(What you will do): Please reproduce every record, keeping each one exactly as written.

[Spatial grounding data]

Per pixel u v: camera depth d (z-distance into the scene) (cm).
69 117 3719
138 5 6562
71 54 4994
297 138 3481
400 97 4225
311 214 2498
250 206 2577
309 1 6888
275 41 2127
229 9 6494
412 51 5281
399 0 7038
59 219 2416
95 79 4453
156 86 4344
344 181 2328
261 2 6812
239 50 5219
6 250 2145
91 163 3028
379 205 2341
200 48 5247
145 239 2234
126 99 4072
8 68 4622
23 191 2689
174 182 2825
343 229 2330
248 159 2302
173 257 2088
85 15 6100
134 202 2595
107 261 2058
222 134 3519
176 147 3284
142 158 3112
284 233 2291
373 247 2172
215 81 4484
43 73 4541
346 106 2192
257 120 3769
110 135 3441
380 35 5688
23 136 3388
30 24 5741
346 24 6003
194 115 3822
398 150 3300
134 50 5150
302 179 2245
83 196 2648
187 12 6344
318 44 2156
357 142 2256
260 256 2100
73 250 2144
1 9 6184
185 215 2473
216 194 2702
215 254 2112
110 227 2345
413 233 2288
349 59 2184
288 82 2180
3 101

(Solution for this exercise):
Per pixel u v: camera depth d (z-distance into the scene) (cm).
69 117 3719
138 5 6562
71 54 4994
297 138 3481
400 97 4225
311 214 2498
250 206 2577
309 1 6888
275 41 2127
229 9 6494
412 51 5281
399 0 7038
59 219 2416
95 79 4453
156 86 4344
344 181 2328
261 2 6812
239 50 5219
6 250 2145
91 163 3028
379 205 2341
200 48 5247
145 239 2234
126 99 4072
8 68 4622
23 191 2689
174 182 2825
343 229 2330
248 159 2302
173 257 2088
85 15 6100
134 202 2595
107 261 2058
222 134 3519
176 147 3284
142 158 3112
284 233 2291
373 247 2172
215 81 4484
43 73 4541
346 106 2192
257 120 3769
110 135 3441
380 35 5688
23 136 3388
30 24 5741
346 24 6003
194 115 3822
398 150 3300
134 50 5150
302 179 2245
83 196 2648
187 12 6344
318 44 2156
357 142 2256
260 256 2100
73 250 2144
1 9 6184
185 215 2473
216 194 2702
215 254 2112
110 227 2345
413 233 2288
349 59 2184
288 82 2180
3 101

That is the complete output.